# eating clinton river



## Beagleboy2004 (Aug 25, 2018)

Can you eat any fish from the clinton river?


----------



## tincanary (Jul 23, 2018)

I've eaten steelhead from the Clinton but that's about it. I wouldn't eat any of the other fish since they are resident and non-migratory and probably have more contaminants.


----------



## Gabe T (Feb 12, 2017)

The walleye would probably be fine too


----------



## Sling (Aug 2, 2005)

Beagleboy2004 said:


> Can you eat any fish from the clinton river?


Ate plenty of perch from Clinton...….thought they came in from the lake


----------



## nighttime (Nov 25, 2007)

Consumption advisory’s exist for all Greatlakes fish. But yes many do as most major fish species come from big water. Don’t quote me but steelhead are couple fish a month. Walleye has changed and less should be consumed less then past years. Forgot that number too but most will be shocked. I limit what I feed the kids and don’t over consume Greatlakes fish anyway. My sons love walleye but only 2-3 meals a month during April, May and June.


----------



## Beagleboy2004 (Aug 25, 2018)

What is the minimum length to keep walleye or steelhead from the clinton?


----------



## Big Frank 25 (Feb 21, 2002)

The fish advisory guide; https://www.michigan.gov/mdhhs/0,5885,7-339-71548_54783_54784_54785_58671-296074--,00.html


----------



## nighttime (Nov 25, 2007)

Beagleboy2004 said:


> What is the minimum length to keep walleye or steelhead from the clinton?

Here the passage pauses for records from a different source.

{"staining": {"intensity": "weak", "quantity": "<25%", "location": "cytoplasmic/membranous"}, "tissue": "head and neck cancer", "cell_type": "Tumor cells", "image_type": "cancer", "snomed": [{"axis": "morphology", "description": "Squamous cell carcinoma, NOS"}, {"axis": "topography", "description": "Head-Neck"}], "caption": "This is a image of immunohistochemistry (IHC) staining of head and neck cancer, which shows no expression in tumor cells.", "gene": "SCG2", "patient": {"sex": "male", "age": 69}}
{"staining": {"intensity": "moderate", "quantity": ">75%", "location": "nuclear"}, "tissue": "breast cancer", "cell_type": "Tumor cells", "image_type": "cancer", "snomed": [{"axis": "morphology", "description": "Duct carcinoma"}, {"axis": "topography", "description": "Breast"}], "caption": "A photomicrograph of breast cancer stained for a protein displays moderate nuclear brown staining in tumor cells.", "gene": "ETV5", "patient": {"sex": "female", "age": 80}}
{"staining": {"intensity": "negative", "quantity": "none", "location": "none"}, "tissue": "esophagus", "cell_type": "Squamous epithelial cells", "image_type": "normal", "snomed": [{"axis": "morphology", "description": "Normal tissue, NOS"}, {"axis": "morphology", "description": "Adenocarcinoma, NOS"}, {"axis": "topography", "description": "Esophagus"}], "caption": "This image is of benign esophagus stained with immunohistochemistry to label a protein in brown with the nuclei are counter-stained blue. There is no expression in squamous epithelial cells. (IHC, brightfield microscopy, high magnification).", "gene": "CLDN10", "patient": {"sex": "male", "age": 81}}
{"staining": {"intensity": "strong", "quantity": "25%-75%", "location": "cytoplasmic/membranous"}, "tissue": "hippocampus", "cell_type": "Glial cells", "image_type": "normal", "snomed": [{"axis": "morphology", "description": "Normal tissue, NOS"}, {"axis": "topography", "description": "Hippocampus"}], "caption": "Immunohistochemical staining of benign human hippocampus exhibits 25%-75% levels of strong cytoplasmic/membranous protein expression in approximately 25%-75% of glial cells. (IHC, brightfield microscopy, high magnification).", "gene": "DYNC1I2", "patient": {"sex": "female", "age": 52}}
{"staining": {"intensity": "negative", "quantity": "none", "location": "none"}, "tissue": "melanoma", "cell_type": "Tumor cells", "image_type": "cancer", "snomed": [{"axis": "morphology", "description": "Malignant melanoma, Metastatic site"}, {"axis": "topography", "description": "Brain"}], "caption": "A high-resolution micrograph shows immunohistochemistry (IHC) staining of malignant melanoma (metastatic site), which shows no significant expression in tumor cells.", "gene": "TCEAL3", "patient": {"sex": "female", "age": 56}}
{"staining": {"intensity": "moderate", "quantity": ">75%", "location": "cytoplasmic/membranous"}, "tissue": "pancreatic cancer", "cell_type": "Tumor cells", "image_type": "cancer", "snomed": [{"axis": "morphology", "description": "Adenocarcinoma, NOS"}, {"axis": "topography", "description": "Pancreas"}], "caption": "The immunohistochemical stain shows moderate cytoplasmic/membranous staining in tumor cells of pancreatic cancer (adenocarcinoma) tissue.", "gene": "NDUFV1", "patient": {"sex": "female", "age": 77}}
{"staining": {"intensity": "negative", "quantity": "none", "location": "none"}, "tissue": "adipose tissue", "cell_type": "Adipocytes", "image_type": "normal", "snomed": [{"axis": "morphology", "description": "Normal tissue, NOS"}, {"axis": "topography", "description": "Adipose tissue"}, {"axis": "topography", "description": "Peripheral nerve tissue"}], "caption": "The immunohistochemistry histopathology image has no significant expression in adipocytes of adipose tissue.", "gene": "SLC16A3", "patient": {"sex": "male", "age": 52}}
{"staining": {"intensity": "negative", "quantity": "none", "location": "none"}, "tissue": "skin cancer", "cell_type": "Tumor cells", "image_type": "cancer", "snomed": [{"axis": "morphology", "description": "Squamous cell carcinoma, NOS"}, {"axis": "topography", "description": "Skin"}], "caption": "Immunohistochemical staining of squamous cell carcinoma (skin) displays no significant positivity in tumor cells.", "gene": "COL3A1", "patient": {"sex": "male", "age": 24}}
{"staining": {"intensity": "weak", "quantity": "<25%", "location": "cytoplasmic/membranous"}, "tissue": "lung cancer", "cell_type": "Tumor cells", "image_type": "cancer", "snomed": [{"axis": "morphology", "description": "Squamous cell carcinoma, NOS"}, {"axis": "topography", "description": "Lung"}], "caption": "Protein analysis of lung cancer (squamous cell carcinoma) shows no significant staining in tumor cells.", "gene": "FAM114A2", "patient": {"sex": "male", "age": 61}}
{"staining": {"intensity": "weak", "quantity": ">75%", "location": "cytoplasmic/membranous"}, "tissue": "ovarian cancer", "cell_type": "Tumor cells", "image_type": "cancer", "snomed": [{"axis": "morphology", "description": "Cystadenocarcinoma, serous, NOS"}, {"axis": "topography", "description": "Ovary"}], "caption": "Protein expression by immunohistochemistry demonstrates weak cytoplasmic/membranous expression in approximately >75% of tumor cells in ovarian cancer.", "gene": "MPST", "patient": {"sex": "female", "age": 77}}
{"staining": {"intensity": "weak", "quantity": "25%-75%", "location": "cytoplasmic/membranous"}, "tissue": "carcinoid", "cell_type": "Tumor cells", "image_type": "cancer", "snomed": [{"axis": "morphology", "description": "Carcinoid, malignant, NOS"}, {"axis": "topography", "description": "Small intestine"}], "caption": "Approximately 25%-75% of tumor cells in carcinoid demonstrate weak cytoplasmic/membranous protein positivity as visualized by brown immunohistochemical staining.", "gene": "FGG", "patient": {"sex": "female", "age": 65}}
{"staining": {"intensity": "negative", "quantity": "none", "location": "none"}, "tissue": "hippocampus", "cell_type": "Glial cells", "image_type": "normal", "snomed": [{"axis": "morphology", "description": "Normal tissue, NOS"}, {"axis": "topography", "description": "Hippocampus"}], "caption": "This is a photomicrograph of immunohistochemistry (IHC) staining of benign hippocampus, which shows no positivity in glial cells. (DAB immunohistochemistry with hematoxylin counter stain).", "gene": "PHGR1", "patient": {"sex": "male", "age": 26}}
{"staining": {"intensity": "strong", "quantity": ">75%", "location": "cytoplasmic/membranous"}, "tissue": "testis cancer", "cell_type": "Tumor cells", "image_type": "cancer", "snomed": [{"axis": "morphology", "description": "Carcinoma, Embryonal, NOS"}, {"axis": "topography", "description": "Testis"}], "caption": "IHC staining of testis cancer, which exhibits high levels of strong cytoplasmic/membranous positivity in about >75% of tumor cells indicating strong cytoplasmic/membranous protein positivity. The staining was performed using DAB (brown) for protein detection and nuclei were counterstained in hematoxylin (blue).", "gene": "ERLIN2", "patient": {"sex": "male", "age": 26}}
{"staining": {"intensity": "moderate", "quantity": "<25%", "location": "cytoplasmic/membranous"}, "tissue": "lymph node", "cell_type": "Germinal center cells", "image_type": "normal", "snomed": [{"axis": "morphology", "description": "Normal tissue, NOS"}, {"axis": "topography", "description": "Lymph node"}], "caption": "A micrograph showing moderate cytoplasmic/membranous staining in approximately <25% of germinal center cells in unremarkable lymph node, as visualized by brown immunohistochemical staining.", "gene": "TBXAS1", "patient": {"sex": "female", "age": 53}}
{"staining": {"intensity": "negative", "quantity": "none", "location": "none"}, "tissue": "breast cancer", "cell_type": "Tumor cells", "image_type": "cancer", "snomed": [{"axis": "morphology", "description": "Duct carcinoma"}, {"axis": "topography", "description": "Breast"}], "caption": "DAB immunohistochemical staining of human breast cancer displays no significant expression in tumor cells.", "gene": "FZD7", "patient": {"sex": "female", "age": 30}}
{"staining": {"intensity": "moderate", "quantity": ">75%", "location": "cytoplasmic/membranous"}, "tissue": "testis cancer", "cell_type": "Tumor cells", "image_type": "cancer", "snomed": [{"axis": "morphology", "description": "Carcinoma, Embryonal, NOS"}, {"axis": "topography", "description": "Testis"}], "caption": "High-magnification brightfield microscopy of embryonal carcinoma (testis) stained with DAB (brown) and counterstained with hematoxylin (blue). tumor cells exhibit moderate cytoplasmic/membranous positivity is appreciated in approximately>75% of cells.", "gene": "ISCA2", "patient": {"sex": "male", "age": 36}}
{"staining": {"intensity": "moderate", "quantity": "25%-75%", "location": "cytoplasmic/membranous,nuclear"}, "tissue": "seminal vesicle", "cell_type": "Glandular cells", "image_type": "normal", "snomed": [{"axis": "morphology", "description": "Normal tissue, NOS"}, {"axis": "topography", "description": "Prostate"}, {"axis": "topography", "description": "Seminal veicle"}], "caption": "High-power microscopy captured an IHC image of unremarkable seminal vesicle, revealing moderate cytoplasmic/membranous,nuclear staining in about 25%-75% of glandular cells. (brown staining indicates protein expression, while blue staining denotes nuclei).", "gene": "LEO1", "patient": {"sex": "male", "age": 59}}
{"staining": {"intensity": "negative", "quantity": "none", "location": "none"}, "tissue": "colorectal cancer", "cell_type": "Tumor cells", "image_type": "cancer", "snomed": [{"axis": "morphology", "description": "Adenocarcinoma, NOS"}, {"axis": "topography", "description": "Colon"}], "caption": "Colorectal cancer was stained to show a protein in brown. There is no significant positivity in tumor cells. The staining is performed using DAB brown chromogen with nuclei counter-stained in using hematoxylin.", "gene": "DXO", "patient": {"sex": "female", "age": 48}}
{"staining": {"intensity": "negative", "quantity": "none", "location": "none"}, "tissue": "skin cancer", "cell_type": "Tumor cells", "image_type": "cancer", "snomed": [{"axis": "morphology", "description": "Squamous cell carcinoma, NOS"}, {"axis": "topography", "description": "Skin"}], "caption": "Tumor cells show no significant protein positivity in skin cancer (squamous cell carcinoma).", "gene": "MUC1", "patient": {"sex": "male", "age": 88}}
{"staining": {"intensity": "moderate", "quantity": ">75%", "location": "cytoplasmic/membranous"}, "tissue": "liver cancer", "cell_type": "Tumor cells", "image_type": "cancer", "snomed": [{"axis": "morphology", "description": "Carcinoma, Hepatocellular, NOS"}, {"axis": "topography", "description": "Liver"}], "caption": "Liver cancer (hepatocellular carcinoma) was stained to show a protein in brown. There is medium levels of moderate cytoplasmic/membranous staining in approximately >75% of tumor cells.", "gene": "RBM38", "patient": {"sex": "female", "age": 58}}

Take the time to read stream regulation guide on Mdnr website. Lots of good info to know.


----------



## CatfishKurt (Dec 12, 2017)

https://www.detroitnews.com/story/n...d-sewers-creek-near-696-ooze-site/4506712002/ This came out yesterday. Not great news for the clinton. Tip of the iceberg I'm sure.


----------



## nighttime (Nov 25, 2007)

Glad more is being found and exposed. Problem’s have been there, only recently the county and state are really acting fast on these things as they pop up.

Recent rains have pushed 1 billion gallons of untreated sewage in system. 75% of it is from Oakland county. Really erkks me that Oakland keeps talking about how much the cost will be. 2nd most populous county in state and most likely has more wealthy people per square mile also. Pass some mileages and start moving forward..... human health is good investment

A good describing article.
https://www.downtownpublications.co...er-overflows-Deluge-of-issues-facing-counties


----------



## Shoeman (Aug 26, 2000)

CatfishKurt said:


> https://www.detroitnews.com/story/n...d-sewers-creek-near-696-ooze-site/4506712002/ This came out yesterday. Not great news for the clinton. Tip of the iceberg I'm sure.



seems wherever they test it's found


----------



## WALLEYE MIKE (Jan 7, 2001)

CatfishKurt said:


> https://www.detroitnews.com/story/n...d-sewers-creek-near-696-ooze-site/4506712002/ This came out yesterday. Not great news for the clinton. Tip of the iceberg I'm sure.


Not near the clinton river. Closest would be the spillway or red run drain and they aren't really that close.

Back in the 70's my BIL caught a brown trout and it supposedly tasted like clinton river smelled at the time. 1000% better now.


----------



## CatfishKurt (Dec 12, 2017)

WALLEYE MIKE said:


> Not near the clinton river. Closest would be the spillway or red run drain and they aren't really that close.
> 
> Back in the 70's my BIL caught a brown trout and it supposedly tasted like clinton river smelled at the time. 1000% better now.


I thought the article stated the creek that they tested flows into the clinton.


----------



## WALLEYE MIKE (Jan 7, 2001)

CatfishKurt said:


> I thought the article stated the creek that they tested flows into the clinton.


Bear creek does run into the red run drain not directly into the clinton. Red run drain does empty in the clinton eventually. Near 16 mile and hayes. Red run drain has been a cesspool for years.


----------



## nighttime (Nov 25, 2007)

Clinton River’s biggest issue by far. Poor people dealing with this. 40% of Michigan drinks water that flows same shore line.
https://www.wxyz.com/news/region/ma...shing-up-from-lake-st-clair-may-be-raw-sewage


----------